Deux achetés, un offert. Le principe du café suspendu appliqué à divers produits a vu le jour à Romainville, en Seine-Saint-Denis. Retour sur la gestation de ce projet qui a reçu une reconnaissance nationale dans le cadre de l’appel à projets « Année de la gastronomie » lancé par le Gouvernement pour valoriser la gastronomie dans toutes ses dimensions.
Comment trois nouvelles structures – un fromager, une ferme urbaine et un restaurant – tout juste installées à Romainville ont pu, en deux temps trois mouvements, lancer le projet « Romainville...suspendue ! » de dons de produits qu’ils proposent à la vente et recevoir en mars 2022 la reconnaissance du label « Année de la gastronomie » ? Pour le savoir, suivons le camion jaune…
Tout a pris forme place de la Fraternité à Montreuil, en Seine-Saint-Denis. C’est là, en pleine vague de la cuisine de rue et dans l’attente d’ouvrir une boutique dans un immeuble à construire sur la place, qu'Éric Legros a garé, le 9 septembre 2016, son « cheese-truck ». Ce camion à fromages jaune qui ne passait pas inaperçu se distinguait aussi par sa vocation. L’ancien éducateur spécialisé dans le handicap mental, devenu fromager après s’être formé au métier dans diverses fromageries de France, a décidé de faire de son espace de vente le premier « cheese-truck » solidaire de France.
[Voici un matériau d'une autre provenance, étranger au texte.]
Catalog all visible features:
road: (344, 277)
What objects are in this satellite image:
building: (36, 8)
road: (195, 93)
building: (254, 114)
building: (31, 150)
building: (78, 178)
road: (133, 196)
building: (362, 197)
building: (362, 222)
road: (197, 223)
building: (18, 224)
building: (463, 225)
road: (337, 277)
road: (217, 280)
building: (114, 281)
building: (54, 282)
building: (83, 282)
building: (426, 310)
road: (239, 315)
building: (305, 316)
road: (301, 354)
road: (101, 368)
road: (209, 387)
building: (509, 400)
Dans une ville qui comptait déjà une boulangerie proposant « la baguette suspendue » et sur cette place de la fraternité, la bien nommée, « fréquentée par des dealers, des SDF et des pigeons » dixit le fromager, Éric Legros a appliqué à son activité le principe des cafés suspendus, inventé à Naples dans l’immédiat après-guerre. Tout client peut acheter un fromage pour une personne dans le besoin qui vient ensuite le récupérer de façon anonyme.
Mixité sociale
Le fromage suspendu était né. « Comme les clients pouvaient choisir d’offrir n’importe quel fromage du camion, je pouvais recevoir les bénéficiaires comme des clients, en mettant à leur disposition une variété de produits qu’ils n’avaient pas à payer. Cela n’a l’air de rien mais cela change la relation en la rendant plus digne » confie le commerçant. Et de revendiquer « la dimension sociale, politique et éducative » de sa démarche. La gentrification de Bagnolet et de Montreuil a attiré vers son camion une clientèle de « bobos » adepte des commerces de proximité et partisane de la mixité sociale.
Six ans plus tard, les valeurs de partage et de solidarité véhiculées par le camion ont continué leur chemin. Éric Legros n’a pas ouvert son magasin à Montreuil mais une boutique à Saint-Denis en novembre 2019 et une autre à Romainville en septembre 2021, sans oublier son site de vente en ligne, tous trois sous la même bannière, « Place au fromage ». Et c’est à Romainville qu’il a repris son idée en y associant deux autres structures de son quartier : « la Cité Maraîchère », une serre verticale de maraîchage écologique portée par la municipalité, et le café-cantine « Les Cheffes » hébergé dans cette ferme urbaine. Les trois acteurs portent de conserve un projet ambitieux intitulé « Romainville...suspendue ! » enrichissant l’offre de produits à donner. Le plateau de fromages comprend aussi maintenant des champignons produits par la Cité Maraîchère et des boissons et des pâtisseries du café-cantine « les Cheffes ». Ce projet partagé a été labellisé dans le cadre la saison 2 (le printemps) de « l’Année de la gastronomie » dont le thème portait sur la gastronomie inclusive et bienveillante.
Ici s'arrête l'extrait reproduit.